Not all of us (whether to our good or bad) have written to brand. I remember writing The Mormon Mirage and when asked for a followup, I truthfully said I had written everything I knew about my experiences in Mormonism in it. (Not until years later when a publisher asked me to write a book chronicling the experiences of other ex-Mormons did I return to that subject, and then with great reluctance.) In the interim, I wrote what I had passion and conviction to write: a book about hospitality in the Bible, one about the elements of love in 1 Corinthians 13, one about the stewardship of time, talents and possessions, one about crisis (our daughter's eosinophilic skull tumor and later closed head concussion), and poems and articles. Looking back, I probably did not meet the expectations of those who had high praise for the uniqueness of The Mormon Mirage. I certainly did not write to brand. Even after writing three subsequent books about Mormonism and cults, I wrote a children's book, a book about Bible marriage customs, one about Rahab.

But even so, all of those (with the exception of the children's books) were heavily-documented non fiction. Now I've gone and done it again -- written a novel and started another.

So I'm not a one-hit wonder. But I deal with the fear of many others who write in various genres and styles: Is only one of my books a wonder? Are any of them?

The answer for me lies not in sales figures. It lies in a series of thick folders from people who have written me over the years and said that God used my writing to help -- and in many cases, change-- their lives.

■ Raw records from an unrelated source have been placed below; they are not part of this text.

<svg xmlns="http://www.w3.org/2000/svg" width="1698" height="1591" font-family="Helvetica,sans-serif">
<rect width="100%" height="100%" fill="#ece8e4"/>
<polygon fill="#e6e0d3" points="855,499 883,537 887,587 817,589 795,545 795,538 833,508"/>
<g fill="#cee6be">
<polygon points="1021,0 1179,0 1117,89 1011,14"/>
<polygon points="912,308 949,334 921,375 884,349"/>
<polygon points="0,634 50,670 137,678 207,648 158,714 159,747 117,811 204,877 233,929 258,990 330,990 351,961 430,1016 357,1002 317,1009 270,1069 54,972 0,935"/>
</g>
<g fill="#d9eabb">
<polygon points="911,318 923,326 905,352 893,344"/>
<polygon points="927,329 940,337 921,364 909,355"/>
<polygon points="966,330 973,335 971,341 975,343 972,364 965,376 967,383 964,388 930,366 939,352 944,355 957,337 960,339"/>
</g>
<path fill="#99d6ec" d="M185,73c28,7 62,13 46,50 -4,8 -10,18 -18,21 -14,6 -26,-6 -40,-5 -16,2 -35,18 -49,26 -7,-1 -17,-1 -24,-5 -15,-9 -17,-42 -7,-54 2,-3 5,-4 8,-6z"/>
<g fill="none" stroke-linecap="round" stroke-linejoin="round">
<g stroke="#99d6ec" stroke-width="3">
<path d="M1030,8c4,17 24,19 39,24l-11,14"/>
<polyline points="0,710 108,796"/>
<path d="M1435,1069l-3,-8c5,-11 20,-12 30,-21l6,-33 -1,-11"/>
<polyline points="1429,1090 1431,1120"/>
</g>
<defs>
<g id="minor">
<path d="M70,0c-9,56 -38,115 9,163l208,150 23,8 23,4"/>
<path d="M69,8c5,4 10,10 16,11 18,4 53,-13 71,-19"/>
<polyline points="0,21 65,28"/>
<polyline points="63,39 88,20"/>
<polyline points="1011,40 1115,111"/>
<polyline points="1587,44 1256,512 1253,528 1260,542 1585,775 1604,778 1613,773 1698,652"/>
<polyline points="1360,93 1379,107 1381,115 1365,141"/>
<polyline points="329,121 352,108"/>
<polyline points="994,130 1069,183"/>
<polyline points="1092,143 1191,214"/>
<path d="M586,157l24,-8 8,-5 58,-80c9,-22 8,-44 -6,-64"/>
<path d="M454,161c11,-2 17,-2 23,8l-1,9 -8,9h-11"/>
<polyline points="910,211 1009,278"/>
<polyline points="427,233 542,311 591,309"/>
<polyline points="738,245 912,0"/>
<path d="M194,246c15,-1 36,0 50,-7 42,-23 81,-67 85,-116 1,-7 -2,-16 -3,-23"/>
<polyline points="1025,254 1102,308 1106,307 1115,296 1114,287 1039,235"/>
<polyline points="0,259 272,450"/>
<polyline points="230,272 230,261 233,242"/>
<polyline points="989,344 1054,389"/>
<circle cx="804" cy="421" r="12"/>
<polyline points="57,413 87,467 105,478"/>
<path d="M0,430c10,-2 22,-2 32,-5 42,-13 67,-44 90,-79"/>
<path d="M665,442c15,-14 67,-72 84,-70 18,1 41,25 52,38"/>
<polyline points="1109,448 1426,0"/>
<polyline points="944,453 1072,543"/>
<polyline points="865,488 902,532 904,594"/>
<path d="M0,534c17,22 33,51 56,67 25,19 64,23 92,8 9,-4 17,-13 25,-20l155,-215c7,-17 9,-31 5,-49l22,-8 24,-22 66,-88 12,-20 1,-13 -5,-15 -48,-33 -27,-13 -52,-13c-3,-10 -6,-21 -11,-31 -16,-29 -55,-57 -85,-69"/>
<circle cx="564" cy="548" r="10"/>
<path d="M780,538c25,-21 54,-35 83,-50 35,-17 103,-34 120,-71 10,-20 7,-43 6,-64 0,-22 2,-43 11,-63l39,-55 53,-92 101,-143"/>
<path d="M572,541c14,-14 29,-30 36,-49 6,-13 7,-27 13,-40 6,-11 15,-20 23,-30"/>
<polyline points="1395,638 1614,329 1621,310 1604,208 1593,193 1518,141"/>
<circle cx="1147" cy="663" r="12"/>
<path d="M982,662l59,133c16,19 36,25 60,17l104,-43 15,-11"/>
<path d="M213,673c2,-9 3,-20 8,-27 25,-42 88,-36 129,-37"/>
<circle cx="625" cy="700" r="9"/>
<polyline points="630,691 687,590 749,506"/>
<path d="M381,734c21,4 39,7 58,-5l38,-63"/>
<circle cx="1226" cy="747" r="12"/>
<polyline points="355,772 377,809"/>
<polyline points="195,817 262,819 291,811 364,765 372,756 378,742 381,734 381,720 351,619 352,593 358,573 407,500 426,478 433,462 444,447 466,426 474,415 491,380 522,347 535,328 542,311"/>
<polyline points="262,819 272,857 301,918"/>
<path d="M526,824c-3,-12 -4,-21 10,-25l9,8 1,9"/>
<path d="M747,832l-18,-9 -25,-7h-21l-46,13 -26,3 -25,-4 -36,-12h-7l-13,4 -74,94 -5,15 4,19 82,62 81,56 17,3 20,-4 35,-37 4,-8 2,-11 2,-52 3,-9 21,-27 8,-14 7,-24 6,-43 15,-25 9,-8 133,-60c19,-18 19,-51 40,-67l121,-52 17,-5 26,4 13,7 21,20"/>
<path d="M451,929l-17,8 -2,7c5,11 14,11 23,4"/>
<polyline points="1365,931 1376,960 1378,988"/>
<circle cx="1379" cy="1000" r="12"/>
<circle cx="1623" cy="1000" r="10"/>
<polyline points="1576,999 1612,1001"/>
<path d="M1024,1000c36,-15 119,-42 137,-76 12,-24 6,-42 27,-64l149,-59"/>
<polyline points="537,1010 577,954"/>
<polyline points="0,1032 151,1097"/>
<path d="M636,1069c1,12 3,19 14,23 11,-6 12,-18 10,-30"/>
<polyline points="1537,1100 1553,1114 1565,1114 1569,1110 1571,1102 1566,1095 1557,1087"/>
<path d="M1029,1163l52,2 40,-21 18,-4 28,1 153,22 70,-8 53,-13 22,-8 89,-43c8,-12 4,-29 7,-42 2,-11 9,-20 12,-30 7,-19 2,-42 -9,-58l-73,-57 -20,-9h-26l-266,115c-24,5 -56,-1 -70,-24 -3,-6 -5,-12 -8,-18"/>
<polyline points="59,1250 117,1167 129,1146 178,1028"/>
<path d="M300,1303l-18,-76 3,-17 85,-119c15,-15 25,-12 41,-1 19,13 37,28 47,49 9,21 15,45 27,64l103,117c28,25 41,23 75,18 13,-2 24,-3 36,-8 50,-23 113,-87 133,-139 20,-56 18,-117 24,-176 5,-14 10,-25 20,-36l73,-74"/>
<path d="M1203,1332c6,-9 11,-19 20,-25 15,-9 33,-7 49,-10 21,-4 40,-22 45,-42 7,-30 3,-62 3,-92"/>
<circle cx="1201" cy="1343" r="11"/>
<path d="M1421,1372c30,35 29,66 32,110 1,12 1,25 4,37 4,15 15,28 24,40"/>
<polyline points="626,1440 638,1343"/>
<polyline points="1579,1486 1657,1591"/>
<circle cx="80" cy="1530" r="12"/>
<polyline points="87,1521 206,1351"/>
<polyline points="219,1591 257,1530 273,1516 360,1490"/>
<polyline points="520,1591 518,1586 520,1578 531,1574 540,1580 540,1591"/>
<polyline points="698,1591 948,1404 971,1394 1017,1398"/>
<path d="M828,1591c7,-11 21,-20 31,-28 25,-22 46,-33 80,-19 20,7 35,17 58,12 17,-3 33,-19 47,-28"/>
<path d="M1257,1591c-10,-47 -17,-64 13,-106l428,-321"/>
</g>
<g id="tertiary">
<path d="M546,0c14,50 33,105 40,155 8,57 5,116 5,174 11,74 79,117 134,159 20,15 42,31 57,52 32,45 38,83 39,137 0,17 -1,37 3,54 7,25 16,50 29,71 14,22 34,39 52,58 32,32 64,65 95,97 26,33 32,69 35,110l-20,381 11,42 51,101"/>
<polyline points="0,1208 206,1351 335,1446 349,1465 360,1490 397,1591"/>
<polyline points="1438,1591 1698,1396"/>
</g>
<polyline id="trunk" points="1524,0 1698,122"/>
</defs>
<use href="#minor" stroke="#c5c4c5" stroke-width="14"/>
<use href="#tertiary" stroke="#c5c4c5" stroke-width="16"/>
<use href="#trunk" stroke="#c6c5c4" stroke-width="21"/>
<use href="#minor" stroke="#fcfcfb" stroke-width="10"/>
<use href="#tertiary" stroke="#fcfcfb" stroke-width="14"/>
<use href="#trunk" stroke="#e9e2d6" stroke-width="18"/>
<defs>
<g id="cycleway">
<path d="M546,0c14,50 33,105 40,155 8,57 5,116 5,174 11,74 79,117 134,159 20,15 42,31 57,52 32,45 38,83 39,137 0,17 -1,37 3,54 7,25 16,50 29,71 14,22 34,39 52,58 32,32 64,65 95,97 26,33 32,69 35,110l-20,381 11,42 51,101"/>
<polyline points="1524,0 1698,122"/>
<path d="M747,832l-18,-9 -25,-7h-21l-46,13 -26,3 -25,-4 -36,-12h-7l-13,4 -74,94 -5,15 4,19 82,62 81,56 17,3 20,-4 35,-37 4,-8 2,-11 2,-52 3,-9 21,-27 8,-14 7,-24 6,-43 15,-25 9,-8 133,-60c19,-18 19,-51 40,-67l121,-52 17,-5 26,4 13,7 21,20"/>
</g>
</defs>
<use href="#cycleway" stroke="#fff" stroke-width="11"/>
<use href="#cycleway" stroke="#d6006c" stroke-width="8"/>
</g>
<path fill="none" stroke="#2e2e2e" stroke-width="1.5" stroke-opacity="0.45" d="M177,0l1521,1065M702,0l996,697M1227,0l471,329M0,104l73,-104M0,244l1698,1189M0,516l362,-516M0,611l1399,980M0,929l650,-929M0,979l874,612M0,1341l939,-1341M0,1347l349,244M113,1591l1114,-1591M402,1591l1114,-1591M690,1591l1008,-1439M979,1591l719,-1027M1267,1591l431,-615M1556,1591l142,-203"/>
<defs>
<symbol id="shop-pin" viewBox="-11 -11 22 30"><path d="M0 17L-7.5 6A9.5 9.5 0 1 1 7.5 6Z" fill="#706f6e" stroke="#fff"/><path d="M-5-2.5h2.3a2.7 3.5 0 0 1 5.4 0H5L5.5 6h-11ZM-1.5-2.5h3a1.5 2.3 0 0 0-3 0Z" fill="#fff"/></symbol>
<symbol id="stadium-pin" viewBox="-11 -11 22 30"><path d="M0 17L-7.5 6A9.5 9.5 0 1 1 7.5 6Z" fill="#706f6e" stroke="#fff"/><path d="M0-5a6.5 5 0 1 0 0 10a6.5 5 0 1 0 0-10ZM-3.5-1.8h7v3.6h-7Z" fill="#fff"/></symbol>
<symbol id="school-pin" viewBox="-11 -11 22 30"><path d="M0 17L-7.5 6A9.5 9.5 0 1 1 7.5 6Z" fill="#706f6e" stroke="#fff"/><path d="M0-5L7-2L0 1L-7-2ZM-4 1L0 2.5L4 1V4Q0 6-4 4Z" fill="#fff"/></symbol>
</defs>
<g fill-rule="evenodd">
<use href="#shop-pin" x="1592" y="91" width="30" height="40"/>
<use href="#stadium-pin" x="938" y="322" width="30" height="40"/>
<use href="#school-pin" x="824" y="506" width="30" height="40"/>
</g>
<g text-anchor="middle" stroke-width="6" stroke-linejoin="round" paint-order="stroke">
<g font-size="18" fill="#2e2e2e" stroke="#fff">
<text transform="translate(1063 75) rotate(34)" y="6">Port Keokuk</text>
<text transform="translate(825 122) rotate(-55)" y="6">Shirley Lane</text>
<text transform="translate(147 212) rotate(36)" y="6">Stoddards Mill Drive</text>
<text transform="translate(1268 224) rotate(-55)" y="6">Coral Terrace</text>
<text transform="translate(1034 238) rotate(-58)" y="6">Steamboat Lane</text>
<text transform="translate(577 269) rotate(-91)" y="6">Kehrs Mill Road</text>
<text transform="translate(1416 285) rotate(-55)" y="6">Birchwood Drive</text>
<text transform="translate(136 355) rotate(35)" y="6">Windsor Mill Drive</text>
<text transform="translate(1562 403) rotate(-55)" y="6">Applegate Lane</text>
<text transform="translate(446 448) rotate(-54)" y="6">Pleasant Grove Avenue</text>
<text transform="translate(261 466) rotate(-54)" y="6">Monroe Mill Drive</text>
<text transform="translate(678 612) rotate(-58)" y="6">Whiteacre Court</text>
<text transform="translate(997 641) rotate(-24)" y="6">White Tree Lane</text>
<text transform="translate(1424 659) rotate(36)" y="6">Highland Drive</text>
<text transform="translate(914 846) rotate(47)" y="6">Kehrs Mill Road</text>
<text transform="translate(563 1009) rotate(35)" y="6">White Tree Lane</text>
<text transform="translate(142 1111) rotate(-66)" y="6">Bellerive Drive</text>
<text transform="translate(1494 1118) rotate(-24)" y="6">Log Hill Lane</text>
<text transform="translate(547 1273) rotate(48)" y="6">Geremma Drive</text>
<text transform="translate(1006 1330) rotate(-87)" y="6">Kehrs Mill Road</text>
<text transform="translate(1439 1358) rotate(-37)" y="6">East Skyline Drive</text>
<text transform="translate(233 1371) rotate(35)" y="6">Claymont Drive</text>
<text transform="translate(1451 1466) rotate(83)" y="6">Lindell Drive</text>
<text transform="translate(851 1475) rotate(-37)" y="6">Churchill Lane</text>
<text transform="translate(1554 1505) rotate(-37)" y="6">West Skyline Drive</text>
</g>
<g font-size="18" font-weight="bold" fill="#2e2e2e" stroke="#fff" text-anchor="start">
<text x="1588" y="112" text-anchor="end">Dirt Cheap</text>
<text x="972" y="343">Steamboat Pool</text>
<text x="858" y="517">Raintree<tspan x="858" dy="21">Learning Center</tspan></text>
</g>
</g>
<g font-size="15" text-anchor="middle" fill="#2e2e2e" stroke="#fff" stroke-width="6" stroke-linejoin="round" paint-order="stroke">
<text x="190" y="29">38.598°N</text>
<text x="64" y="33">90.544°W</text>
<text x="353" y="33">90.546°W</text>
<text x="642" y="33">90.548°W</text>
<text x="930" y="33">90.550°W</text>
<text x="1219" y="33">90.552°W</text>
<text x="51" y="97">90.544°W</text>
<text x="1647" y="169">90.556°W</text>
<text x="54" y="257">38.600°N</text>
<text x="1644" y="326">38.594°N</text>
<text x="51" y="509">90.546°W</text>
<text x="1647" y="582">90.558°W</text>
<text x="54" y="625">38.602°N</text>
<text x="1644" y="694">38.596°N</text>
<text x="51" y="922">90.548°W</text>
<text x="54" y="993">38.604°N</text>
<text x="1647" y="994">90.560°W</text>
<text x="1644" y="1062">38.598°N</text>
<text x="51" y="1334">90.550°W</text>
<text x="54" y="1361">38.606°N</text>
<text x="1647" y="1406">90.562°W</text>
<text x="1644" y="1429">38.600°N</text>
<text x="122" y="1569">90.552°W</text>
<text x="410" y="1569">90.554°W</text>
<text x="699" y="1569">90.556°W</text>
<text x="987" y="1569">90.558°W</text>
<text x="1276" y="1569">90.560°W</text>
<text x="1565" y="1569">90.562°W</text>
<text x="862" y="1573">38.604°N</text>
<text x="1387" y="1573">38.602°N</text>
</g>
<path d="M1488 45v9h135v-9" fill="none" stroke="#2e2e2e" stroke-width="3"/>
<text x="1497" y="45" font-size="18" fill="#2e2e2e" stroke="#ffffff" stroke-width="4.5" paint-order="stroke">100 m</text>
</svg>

I doubt that my agent (had she been my agent, those years ago) would have advised me to take the track I took. But I would want to believe, have staked my professional career on this hope, one I urge other beginning writers to consider: that I have indeed written to the expectations of the reader.

One Reader, in fact. He's the wonder, the One I want to shine, the brand I want to have.

Latayne C Scott

Amy Jane (Untangling Tales) said...

Related (I think) to this topic is the admonition I once read about "Don't save anything for your 'next book.'"

The advice encompasses knowing what you're *really* writing about and trusting that if you have more story to tell (thinking Noveling here) that will come at the right time.

I am working on a project now that went down many rabbit trails till I realized it was more than one story.

Once i had that revelation I started squirreling bits and pieces away for "the next book" until I realized that meant I didn't trust the second story to be interesting enough on its own.

Well, if that's the case, all the "good stuff" I was saving might never see the light of day, and wouldn't that be a waste.

Once I knew what I was really doing for #1, that finally unmuddied the waters for #2.

#2 still may never see the light of day, but #1 will certainly (at least in my opinion) be better than before I "saved out" some good parts.